The government will shortly announce the results of its first annual “Learning From Mistakes League” table. The table is one part of a package of reforms designed to improve patient safety in the NHS, with the results produced by feedback from staff at each Trust as to how free they feel to speak out when things go wrong in their hospital. It is part of Health Secretary Jeremy Hunt’s plan to facilitate
One of the largest organisations in the world becoming the world’s largest learning organisation”.
This year’s survey is expected to announce that 120 out of 238 Trusts will score “outstanding” or “good”; just 50.4% of NHS Trusts in England. The remaining Trusts have scored “significant concerns” or “poor reporting culture”. It is thought that by publically naming poor performing Trusts within the league, priority will be given to acknowledging and learning from errors that have been made, which in turn should improve patient safety.
Action Against Medical Accidents (AvMA), a charity campaigning for patient safety and rights which recognises Clarke Willmott as Clinical Negligence specialists, has welcomed the changes but has said that the charity remains concerned over the
Woeful inconsistency and often inadequate quality of NHS investigations into serious incidents”.

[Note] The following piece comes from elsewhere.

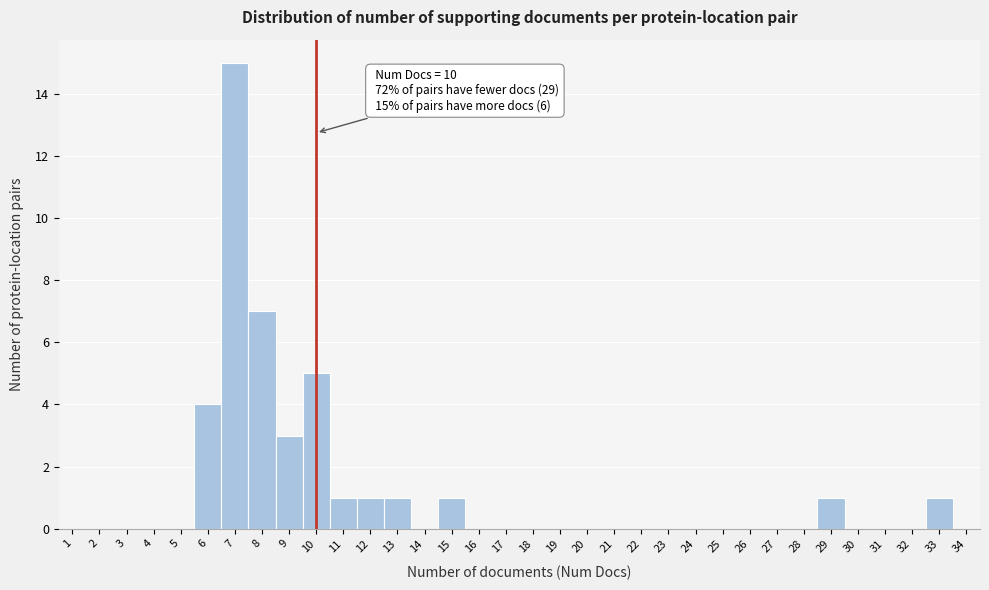

What is the sum of all values?

40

Poor investigations and guarded reports are often reasons why client’s seek advice from Clinical Negligence specialists and commence legal proceedings against NHS Trusts. Many claimant’s say that had their complaint been properly investigated, and open and honest acknowledgements of error been given, then they would have been less inclined to proceed with a claim for compensation.
Jeremy Hunt has called for a “new era of openness” when it comes to patient safety and added the need to “unshackle ourselves from a quick-fix blame culture and acknowledge that sometimes bad mistakes can be made by good people”. He has said “it is a scandal that every week there are potentially 150 avoidable deaths in our hospitals and it is up to us all to make the need for whistleblowing and secrecy a thing of the past”.
The other reforms that make up the package including the “Learning From Mistakes League” include legal protection for anyone giving information following a mistake, credit given at NHS tribunals for those who are honest and apologise and a series of medical examiners who will review all deaths, and the setting up of an independent Healthcare Safety Investigation Branch (“HSIB”) as a forum for staff reporting concerns without having to be named on the report. An analysis of the HSIB can be found in one of our blogs.
In addition, a ‘safe space’ will be created around medics who provide evidence that negligence may have occurred, to prevent evidence being used against them in court. Mr Hunt said
The results of such investigations will be shared with patients and families, who will therefore get to the truth of what happened much more quickly. However, unlike at present they will not normally be able to be used in litigation or disciplinary proceedings, for which the normal processes and rules will apply”.
Presumably the idea here is that the NHS can be open about errors in their internal investigation without fear of then incriminating themselves in the civil courts. However, it is difficult to see how this will work in practice. If an internal investigation has identified negligence, is it conscionable for the NHS to then defend a civil claim on the basis that that incriminating evidence is safeguarded? That cannot offer justice to a patient who wishes to bring a legal claim when they have been injured.